協力=公認心理師・小倉広氏(株式会社小倉広事務所代表取締役社長)

「傾聴」は、2000年前後にコーチングブームと共に、それに伴う技術として一般的に知られるようになった。関連書籍が数多く発行され、目にしたことがある人もいるだろう。

公認心理師として、企業を対象に数多くのコミュニケーション研修やリーダーシップ研修を行う小倉広氏は、「中小企業の経営者こそ傾聴を学ぶべきだ」と説く。傾聴によって、相手が自ら行動し成長できる自律型人材に育つからだ。やがて従業員は自走し始め、職場の人間関係が改善していく。

自律型人材の確保は企業存続に関わる課題だ。労働人口が減少する今、中小企業において自律型人材の採用は難しい。自前で育てる必要がある。

ただ、「多くの人が、否定せずに相手の気持ちに寄り添い、発した言葉をおうむ返しするのを傾聴だと誤解している」と、小倉氏は現状を嘆く。例えば部下が「〇〇について困っています」と打ち明けて、「それは大変だったね。困っているんだね」と返答するのが一例だ。部下は期待した答えが得られずがっかりする。この上司に話してもムダだと感じ、以後は二度と相談しなくなるかもしれない。

正しい傾聴とは何か。
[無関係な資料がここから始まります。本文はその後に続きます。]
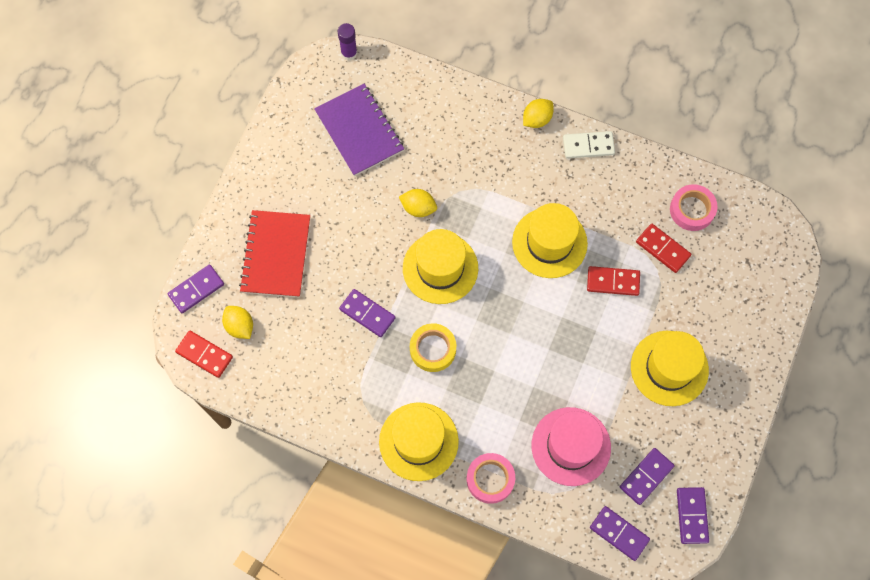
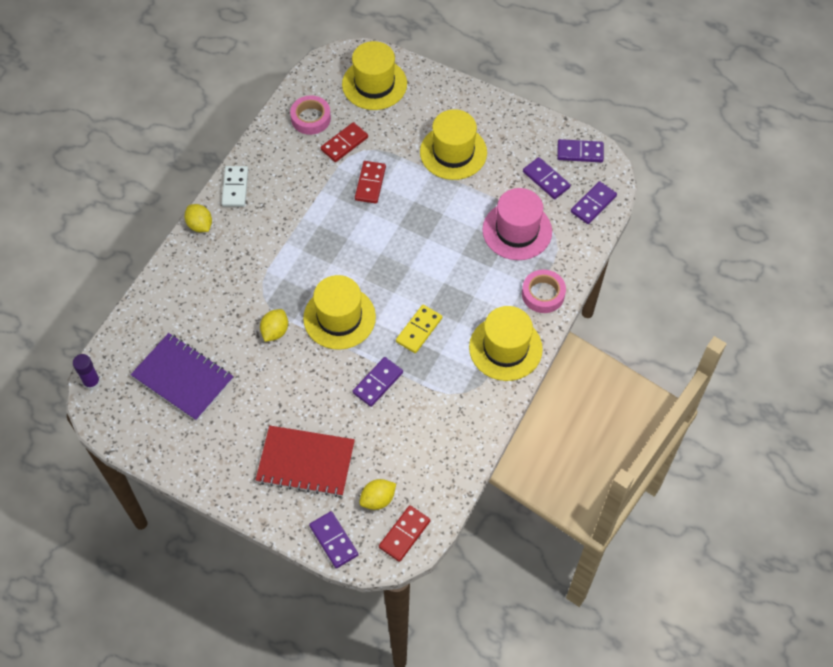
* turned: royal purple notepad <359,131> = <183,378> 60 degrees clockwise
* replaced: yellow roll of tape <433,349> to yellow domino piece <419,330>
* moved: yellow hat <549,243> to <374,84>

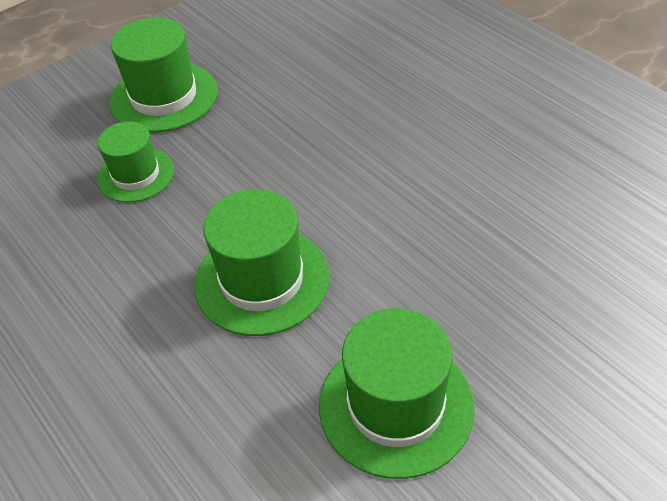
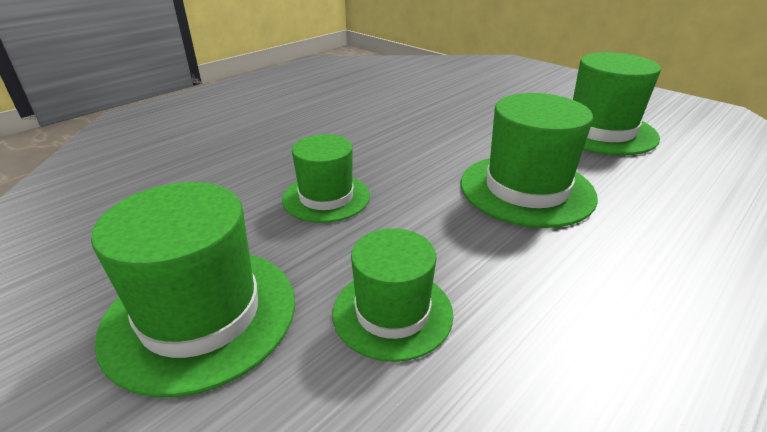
* added: leaf-green hat <326,197>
小倉氏は以下の3つの原則を提示する。

  • 「聴き手」の自己開示=飾らず素の自分で会話する
  • 相手の話の追体験=相手の体験を頭の中で映像化する
  • 感情の共感=相手の感情にピッタリの言葉を一緒に探し「味わう」

具体的な方法を探ってみよう。

「完璧な上司」ではなくてもよい

まず、「聴き手」である上司が素の自分で部下と対等に接するのが大切だ。上司が「話が分かる人」「できる上司」を演じる必要はない。完璧な上司という仮面をつけていると、部下も「良い部下」の仮面をつけて取り繕う。上司には心理学的な自己開示が必要だ。これは自分の体験談を話すのではなく、部下の話を聴いて上司の中で生まれた感情を伝えることだ。「あなたの話を聴いていたら私まで腹が立ってきた(悲しくなった)」。この一言が心理学的自己開示になる。

傾聴において、しばしば寄り添う姿勢が大切とされがちだが、実はNGだと小倉氏は語る。「寄り添おうとした時点で、上司は良き理解者、カウンセラーとしての役割を演じてしまう。対等な関係が築けない」。部下は上司の本音と建前も見抜く。本当は理解しがたいのに「分かるよ」と歩み寄るのも避けたほうがよい。

話を聴きながら部下になりきる

図A:追体験ですべき4つの質問

「いつ?」「どこで?」「誰が?」「何を言った?」

2つめの原則は「相手の話の追体験」だ。「相手の話を、頭の中で映像化しながら聴き『味わう』のだ。例えば部下がクレームを受けて落ち込んでいたら、話を聴きながらそのシーンを頭の中で再現しよう」と小倉氏は話す。

質問するのは、「いつ」「どこで」「誰が」「具体的に何を言ったか」だけだ。これを基に、部下の立場に立つのではなく部下になってみる。するとそのときの部下の感情を、想像ではなくわが身に起きたかのように体感できる。

もしもこの映像が浮かんだとしたらそれは傾聴ができた証拠だ。体感したことを踏まえて「それは落ち込むね」「私だったら怖くて会社に来たくなくなるかも」と伝える。相手は「受け止めてもらえた」「共感してくれた」と感じ、上司に対する信頼度が増し、仕事への前向きなエネルギーが湧く。人はネガティブなことを誰かに話して受けとめてもらうと、ポジティブになれる。とことん出し切ることが必要だ。